4.) A biological mother of a teenage boy who had spent time in the juvenile justice system was concerned that her son had become institutionalized. When his sentence was up, he did not know how to function in the outside world.

5.) Child welfare professionals asked, "Can we cut down on the obscene amount of paperwork? It is confusing to consumers and takes up time that we could be using for direct service."

6.) Overall, the focus of the forum was on "reteaching the systems," because it seems that the people who are making the rules and guidelines have never tried to access those services themselves.

One forum participant advised having staff members "sample the consumer experience."

This idea reminded me of an old William Hurt movie called The Doctor.


Sunday, July 06, 2008

Praise for Glenn DuBois, chancellor of the Virginia Community College

As a former foster child, I am writing this blog entry to celebrate the efforts of one man, who is using his personal summer vacation time bicycling to seven Virginia community colleges, in order to raise funding and awareness for a program to benefit young people in foster care.

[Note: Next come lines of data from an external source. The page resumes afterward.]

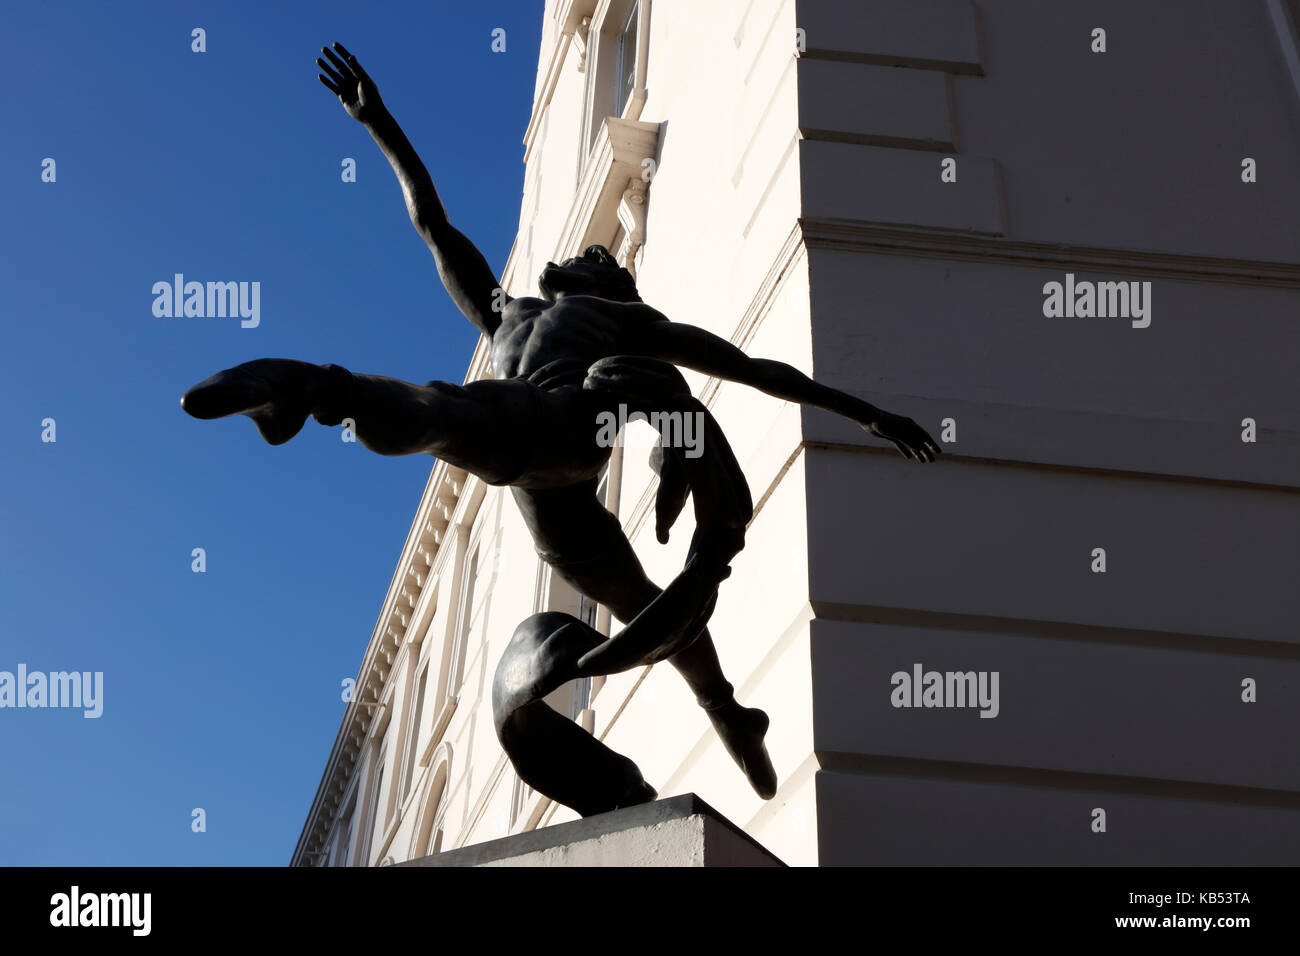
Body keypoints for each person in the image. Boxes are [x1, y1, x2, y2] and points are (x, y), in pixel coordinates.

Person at [181, 43, 940, 802]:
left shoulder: (617, 318)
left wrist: (867, 413)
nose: (591, 253)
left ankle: (312, 390)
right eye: (592, 252)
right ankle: (730, 710)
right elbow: (432, 223)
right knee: (643, 602)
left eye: (602, 257)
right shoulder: (503, 312)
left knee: (445, 410)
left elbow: (751, 369)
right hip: (547, 496)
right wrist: (379, 122)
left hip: (568, 422)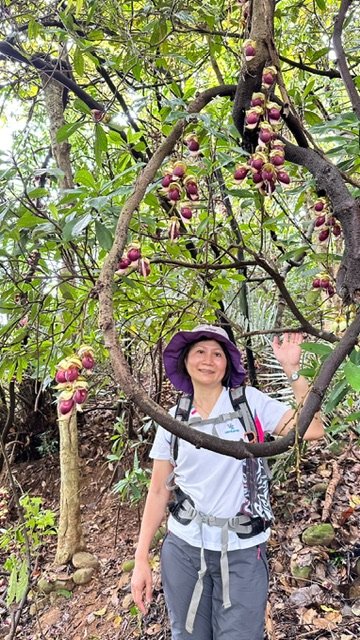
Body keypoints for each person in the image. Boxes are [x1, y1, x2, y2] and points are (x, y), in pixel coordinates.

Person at [131, 325, 324, 640]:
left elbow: (313, 429)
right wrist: (141, 559)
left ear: (227, 364)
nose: (208, 360)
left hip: (242, 550)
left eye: (217, 353)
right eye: (200, 352)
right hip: (184, 548)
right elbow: (156, 491)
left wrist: (292, 370)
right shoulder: (173, 417)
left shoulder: (248, 403)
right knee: (188, 634)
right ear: (185, 361)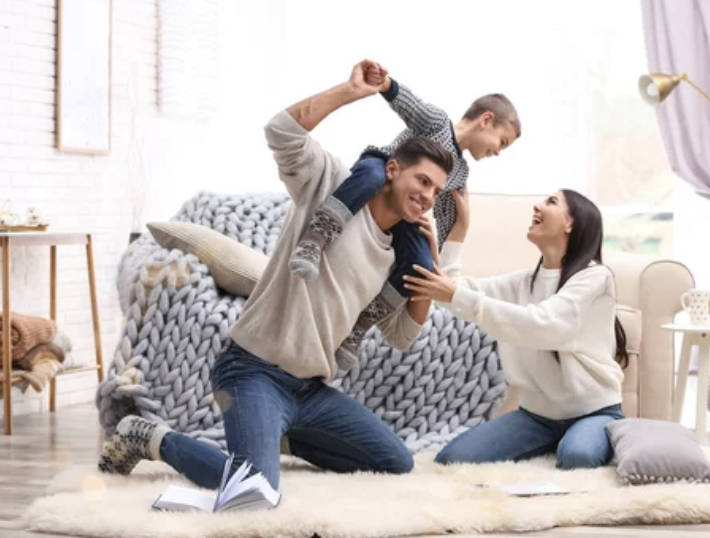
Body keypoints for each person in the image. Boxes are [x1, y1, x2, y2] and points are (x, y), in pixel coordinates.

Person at [97, 60, 455, 491]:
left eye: (436, 191)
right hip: (252, 372)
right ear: (393, 170)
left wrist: (428, 267)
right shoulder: (331, 184)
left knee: (394, 461)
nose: (427, 197)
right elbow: (281, 131)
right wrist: (349, 91)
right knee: (253, 489)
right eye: (422, 180)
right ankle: (150, 436)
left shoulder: (401, 251)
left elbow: (402, 337)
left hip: (310, 392)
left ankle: (274, 435)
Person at [289, 62, 521, 363]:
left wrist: (458, 231)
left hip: (405, 211)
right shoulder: (438, 123)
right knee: (373, 175)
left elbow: (445, 225)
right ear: (486, 120)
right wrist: (385, 84)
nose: (499, 152)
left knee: (421, 262)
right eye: (501, 142)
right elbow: (411, 106)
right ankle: (314, 240)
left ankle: (360, 326)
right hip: (384, 171)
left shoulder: (460, 174)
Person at [403, 188, 629, 470]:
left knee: (578, 457)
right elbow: (452, 293)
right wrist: (459, 229)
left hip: (593, 411)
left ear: (571, 223)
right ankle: (558, 442)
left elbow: (542, 325)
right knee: (452, 458)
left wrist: (457, 296)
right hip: (537, 417)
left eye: (551, 201)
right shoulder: (524, 282)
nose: (537, 205)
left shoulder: (596, 278)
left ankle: (590, 435)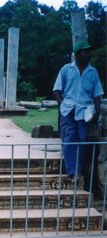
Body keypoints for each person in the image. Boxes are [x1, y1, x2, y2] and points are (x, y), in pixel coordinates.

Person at [53, 40, 104, 182]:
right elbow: (57, 90)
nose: (88, 54)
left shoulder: (92, 72)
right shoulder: (66, 69)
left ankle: (77, 170)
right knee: (69, 139)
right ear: (77, 54)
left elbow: (97, 93)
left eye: (89, 51)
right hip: (68, 110)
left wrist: (98, 112)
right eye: (85, 52)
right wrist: (62, 105)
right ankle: (72, 172)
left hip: (84, 112)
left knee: (82, 140)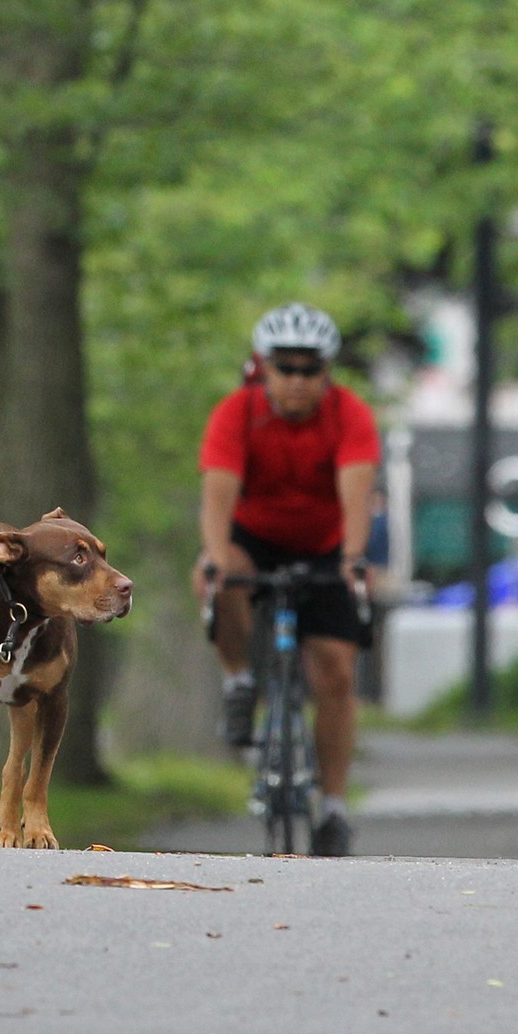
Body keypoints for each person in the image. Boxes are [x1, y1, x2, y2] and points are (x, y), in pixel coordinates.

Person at [191, 303, 379, 857]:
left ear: (327, 372)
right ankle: (238, 681)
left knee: (336, 674)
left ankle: (335, 808)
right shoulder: (236, 413)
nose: (297, 381)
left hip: (326, 547)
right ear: (262, 367)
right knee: (218, 574)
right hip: (255, 541)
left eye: (309, 369)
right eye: (285, 368)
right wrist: (216, 554)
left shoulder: (350, 415)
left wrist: (353, 556)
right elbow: (217, 494)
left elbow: (357, 489)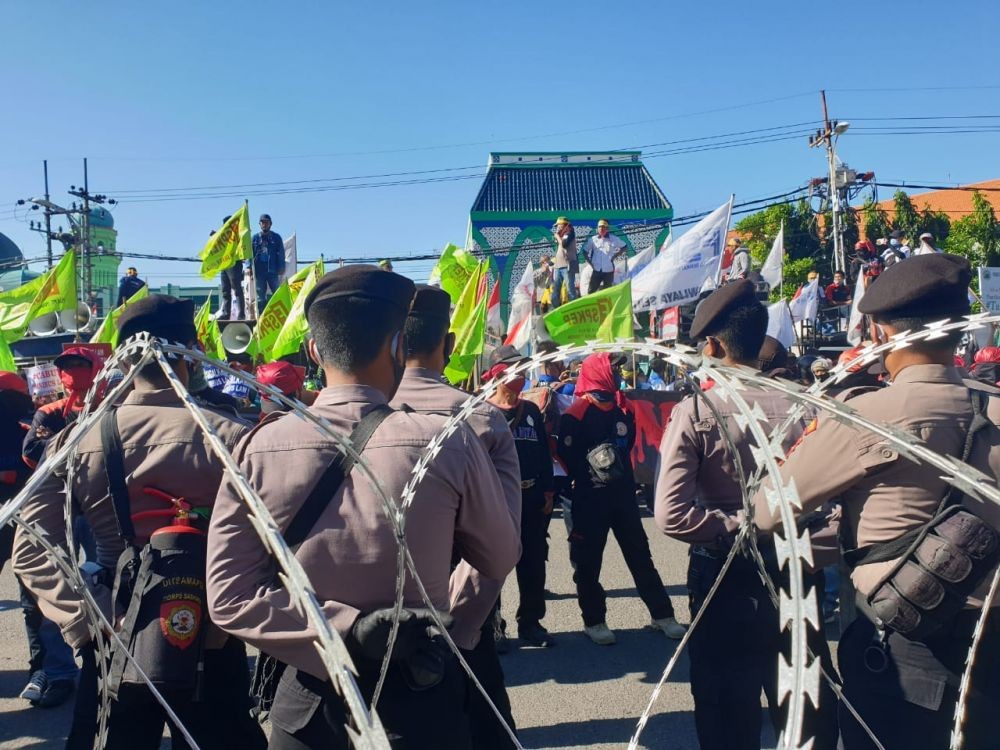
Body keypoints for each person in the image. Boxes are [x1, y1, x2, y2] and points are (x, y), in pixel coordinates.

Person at [206, 266, 520, 750]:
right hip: (421, 693)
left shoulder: (259, 447)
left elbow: (229, 596)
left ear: (314, 350)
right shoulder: (447, 441)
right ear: (398, 346)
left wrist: (346, 630)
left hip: (310, 699)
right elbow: (499, 555)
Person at [753, 253, 1000, 750]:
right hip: (990, 639)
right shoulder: (992, 405)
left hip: (901, 650)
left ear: (883, 334)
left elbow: (769, 508)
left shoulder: (864, 414)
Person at [12, 295, 266, 750]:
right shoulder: (231, 436)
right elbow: (271, 543)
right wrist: (234, 618)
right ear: (190, 353)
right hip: (210, 633)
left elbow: (31, 547)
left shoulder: (80, 439)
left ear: (124, 359)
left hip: (114, 633)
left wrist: (83, 623)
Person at [655, 280, 838, 750]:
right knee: (802, 709)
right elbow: (837, 501)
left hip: (725, 576)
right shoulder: (807, 407)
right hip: (796, 568)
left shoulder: (699, 410)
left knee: (726, 710)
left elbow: (671, 514)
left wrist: (737, 525)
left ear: (713, 345)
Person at [390, 286, 522, 749]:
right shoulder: (482, 420)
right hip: (460, 622)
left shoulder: (347, 415)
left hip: (368, 628)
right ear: (447, 344)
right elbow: (500, 547)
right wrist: (458, 629)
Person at [556, 352, 685, 645]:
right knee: (587, 565)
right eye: (614, 369)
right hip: (589, 501)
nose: (619, 373)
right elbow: (564, 454)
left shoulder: (623, 410)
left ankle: (663, 616)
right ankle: (595, 621)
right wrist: (586, 475)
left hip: (624, 498)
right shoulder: (575, 414)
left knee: (641, 556)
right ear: (598, 372)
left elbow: (627, 449)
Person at [483, 346, 556, 649]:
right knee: (491, 567)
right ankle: (492, 626)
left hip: (531, 498)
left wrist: (548, 493)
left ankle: (531, 622)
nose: (521, 377)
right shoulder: (482, 413)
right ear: (499, 374)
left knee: (533, 563)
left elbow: (543, 454)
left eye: (523, 371)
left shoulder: (531, 413)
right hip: (497, 503)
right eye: (515, 370)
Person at [22, 346, 105, 469]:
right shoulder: (48, 412)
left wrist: (53, 440)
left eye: (80, 364)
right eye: (68, 366)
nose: (73, 370)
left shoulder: (110, 407)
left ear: (96, 368)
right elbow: (30, 452)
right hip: (62, 483)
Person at [249, 214, 286, 313]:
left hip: (272, 270)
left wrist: (282, 267)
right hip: (259, 271)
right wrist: (249, 268)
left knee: (277, 293)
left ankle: (277, 314)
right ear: (259, 224)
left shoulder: (276, 238)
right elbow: (249, 254)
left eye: (267, 222)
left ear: (270, 224)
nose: (264, 224)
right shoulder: (255, 238)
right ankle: (262, 316)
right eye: (263, 222)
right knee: (260, 296)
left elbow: (281, 253)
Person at [581, 219, 626, 293]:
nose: (601, 229)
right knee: (591, 291)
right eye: (599, 227)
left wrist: (615, 256)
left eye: (603, 227)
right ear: (597, 228)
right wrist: (590, 263)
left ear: (607, 229)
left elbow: (624, 246)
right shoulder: (592, 239)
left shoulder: (613, 239)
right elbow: (585, 251)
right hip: (596, 270)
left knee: (607, 292)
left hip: (609, 270)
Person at [214, 218, 246, 320]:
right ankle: (226, 313)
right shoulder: (222, 236)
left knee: (236, 288)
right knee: (225, 291)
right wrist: (214, 236)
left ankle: (241, 314)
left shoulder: (238, 236)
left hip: (234, 264)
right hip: (224, 265)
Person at [551, 217, 579, 307]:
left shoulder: (570, 233)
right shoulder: (562, 235)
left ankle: (573, 308)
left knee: (570, 289)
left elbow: (564, 244)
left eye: (558, 225)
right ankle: (555, 309)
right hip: (558, 266)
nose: (557, 227)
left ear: (564, 225)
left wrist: (557, 236)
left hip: (568, 265)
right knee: (555, 290)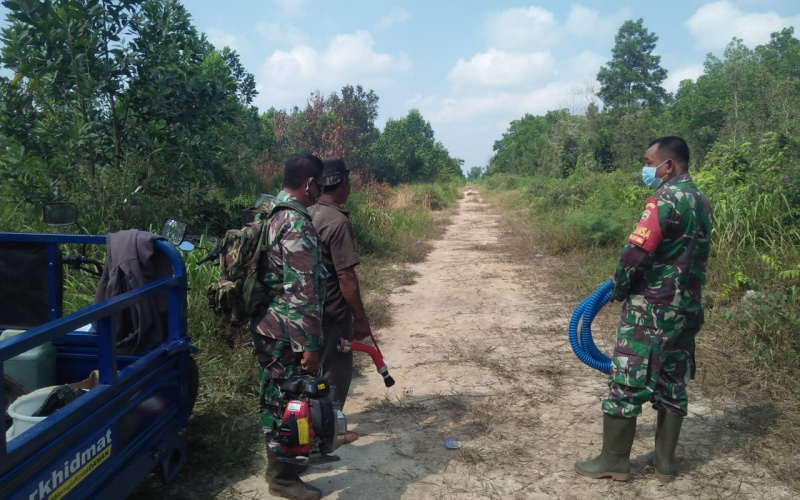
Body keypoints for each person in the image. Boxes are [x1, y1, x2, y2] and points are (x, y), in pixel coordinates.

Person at [574, 136, 713, 483]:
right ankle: (665, 464)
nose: (646, 167)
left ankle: (613, 461)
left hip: (653, 308)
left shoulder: (664, 198)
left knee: (628, 378)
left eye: (649, 161)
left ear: (668, 165)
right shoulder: (701, 200)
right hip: (687, 308)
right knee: (673, 380)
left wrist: (619, 286)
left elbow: (636, 252)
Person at [251, 153, 325, 500]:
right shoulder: (296, 223)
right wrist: (309, 344)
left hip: (268, 324)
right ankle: (284, 479)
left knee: (272, 398)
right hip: (287, 330)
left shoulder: (268, 212)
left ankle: (277, 469)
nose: (320, 191)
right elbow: (303, 289)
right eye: (319, 185)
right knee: (291, 402)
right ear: (309, 183)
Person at [309, 156, 371, 444]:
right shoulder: (337, 221)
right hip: (332, 313)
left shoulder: (307, 212)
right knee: (337, 372)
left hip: (304, 312)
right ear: (343, 183)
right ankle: (329, 432)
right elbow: (346, 277)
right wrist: (359, 317)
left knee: (311, 368)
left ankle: (309, 425)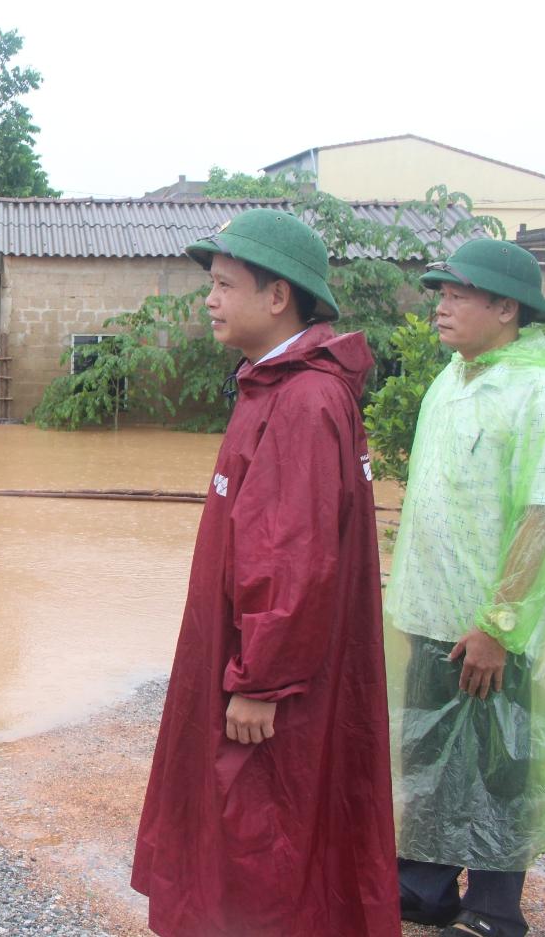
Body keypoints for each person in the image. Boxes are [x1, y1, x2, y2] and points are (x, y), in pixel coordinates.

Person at [131, 209, 400, 936]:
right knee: (267, 830)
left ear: (277, 296)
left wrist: (260, 682)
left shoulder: (304, 400)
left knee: (263, 832)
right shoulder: (271, 386)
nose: (209, 299)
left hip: (272, 678)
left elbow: (292, 556)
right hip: (258, 661)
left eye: (223, 284)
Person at [385, 238, 545, 937]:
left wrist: (500, 623)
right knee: (427, 753)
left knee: (497, 761)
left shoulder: (544, 389)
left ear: (505, 307)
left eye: (457, 295)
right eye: (441, 295)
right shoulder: (451, 379)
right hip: (431, 612)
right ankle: (424, 886)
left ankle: (493, 907)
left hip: (491, 626)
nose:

Glenn DuBois, chancellor of the Virginia Community College System, knows and cares about the challenges facing the 8,000 young people in his state's foster care system, and the more than 500 teenagers who age out of foster care in Virginia each year, with nowhere to go.

He cares that, even though grants and tuition assistance are available, not enough young people are made aware of these resources.

He knows that less than 5 percent of young people over the age of 18 are willing to remain in state custody.

He understands their desire to provide for themselves and be independent, despite the fact that, "If they would only stay in foster care status - for independent living, federal money kicks in, state money kicks in.... But it's all pretty much left on the table."

In response, the Virginia Community College has launched the Great Initiatives, a transitional education program for teenagers in the foster care system between the ages of 13 - 17 years old.

The specific goals of this program are:
- Help youth complete high school and transition into higher education
- Increase awareness about the value of a community college education
- Increase enrollment in Independent Living Programs
- Increase the number of foster youth who gain employment in desirable jobs
- Pilot after school programs at all community colleges for foster care youth

What sparked DuBois' passion? His past experience as a social worker, years ago, working with foster-care youth shortly after he finished graduate school.